START DATASET

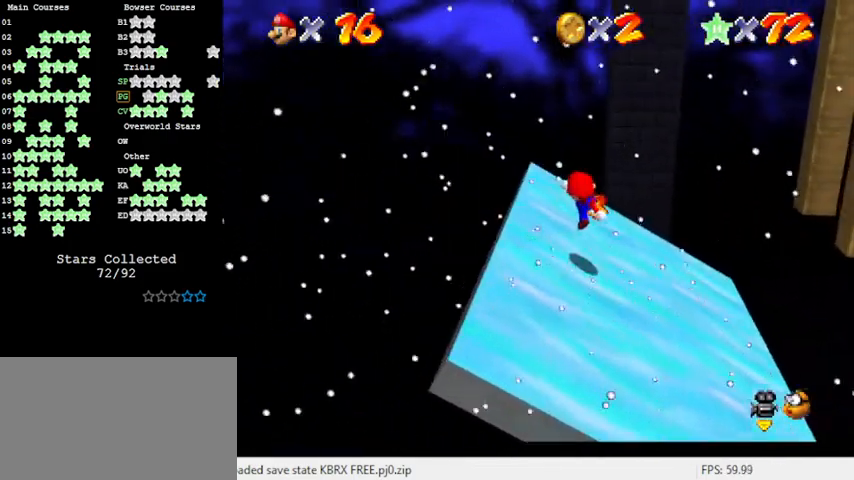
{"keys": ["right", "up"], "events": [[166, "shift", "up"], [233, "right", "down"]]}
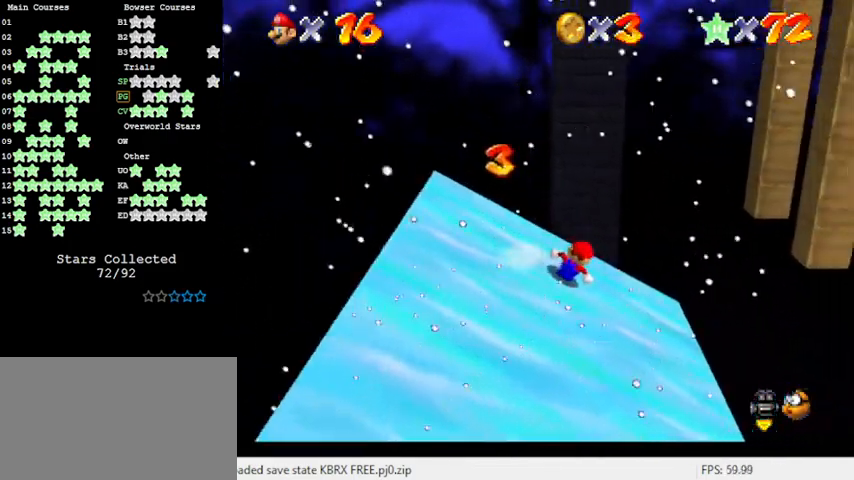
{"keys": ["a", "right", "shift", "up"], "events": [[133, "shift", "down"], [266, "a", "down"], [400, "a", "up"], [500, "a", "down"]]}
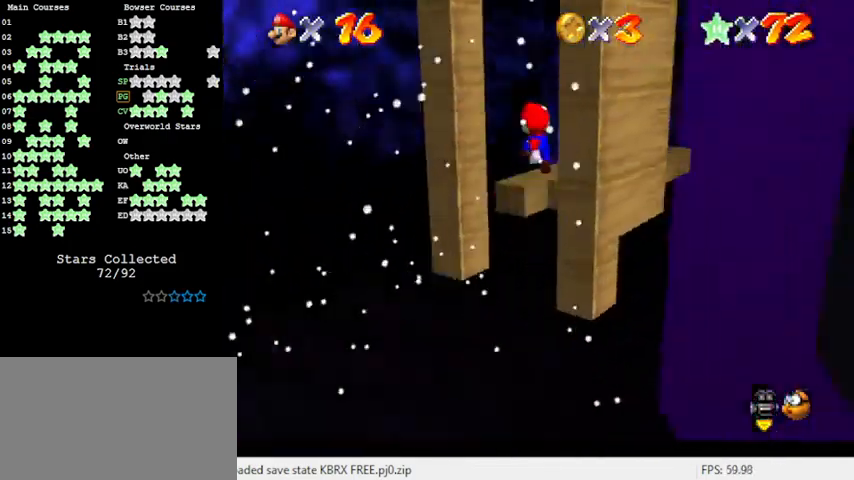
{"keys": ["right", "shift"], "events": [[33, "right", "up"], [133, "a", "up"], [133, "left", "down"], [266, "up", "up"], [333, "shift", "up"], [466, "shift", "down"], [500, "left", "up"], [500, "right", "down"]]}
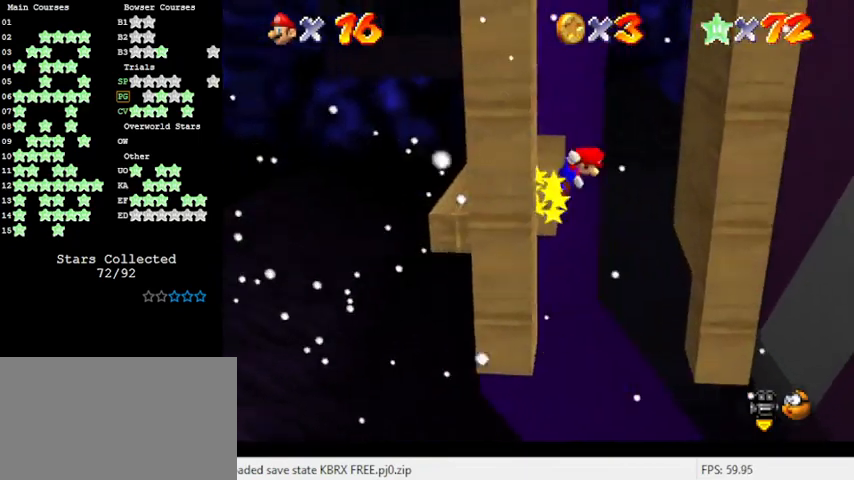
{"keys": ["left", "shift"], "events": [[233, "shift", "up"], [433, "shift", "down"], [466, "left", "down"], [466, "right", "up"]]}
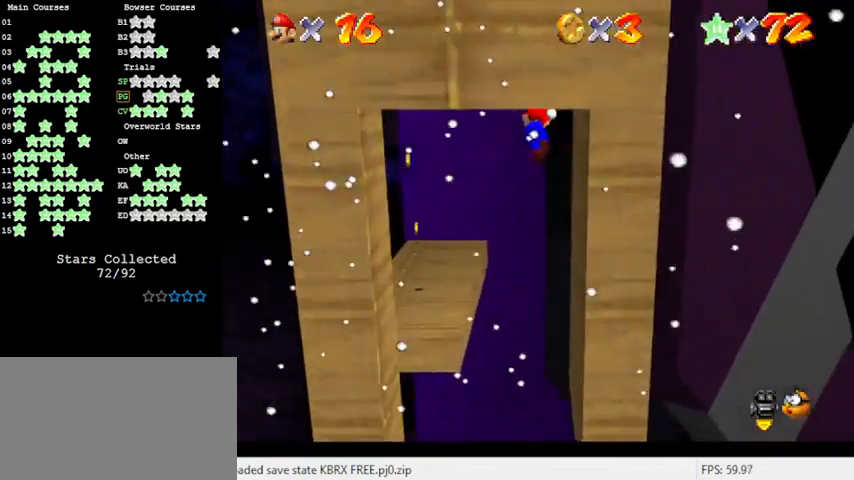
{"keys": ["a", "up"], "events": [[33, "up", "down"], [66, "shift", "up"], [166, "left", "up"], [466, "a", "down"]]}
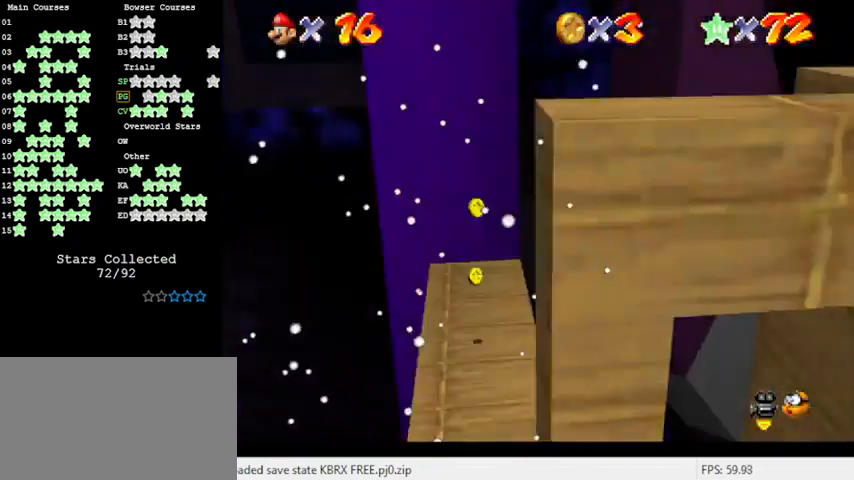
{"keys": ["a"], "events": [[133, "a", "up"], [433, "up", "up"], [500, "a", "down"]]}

END DATASET

◆ **HOW TO COMPLETE THIS TASK**
Print the material word for word; images are to be left out.

◆ **EXPECTED ANSWER**
{"keys": ["right", "up"], "events": [[166, "shift", "up"], [233, "right", "down"]]}
{"keys": ["a", "right", "shift", "up"], "events": [[133, "shift", "down"], [266, "a", "down"], [400, "a", "up"], [500, "a", "down"]]}
{"keys": ["right", "shift"], "events": [[33, "right", "up"], [133, "a", "up"], [133, "left", "down"], [266, "up", "up"], [333, "shift", "up"], [466, "shift", "down"], [500, "left", "up"], [500, "right", "down"]]}
{"keys": ["left", "shift"], "events": [[233, "shift", "up"], [433, "shift", "down"], [466, "left", "down"], [466, "right", "up"]]}
{"keys": ["a", "up"], "events": [[33, "up", "down"], [66, "shift", "up"], [166, "left", "up"], [466, "a", "down"]]}
{"keys": ["a"], "events": [[133, "a", "up"], [433, "up", "up"], [500, "a", "down"]]}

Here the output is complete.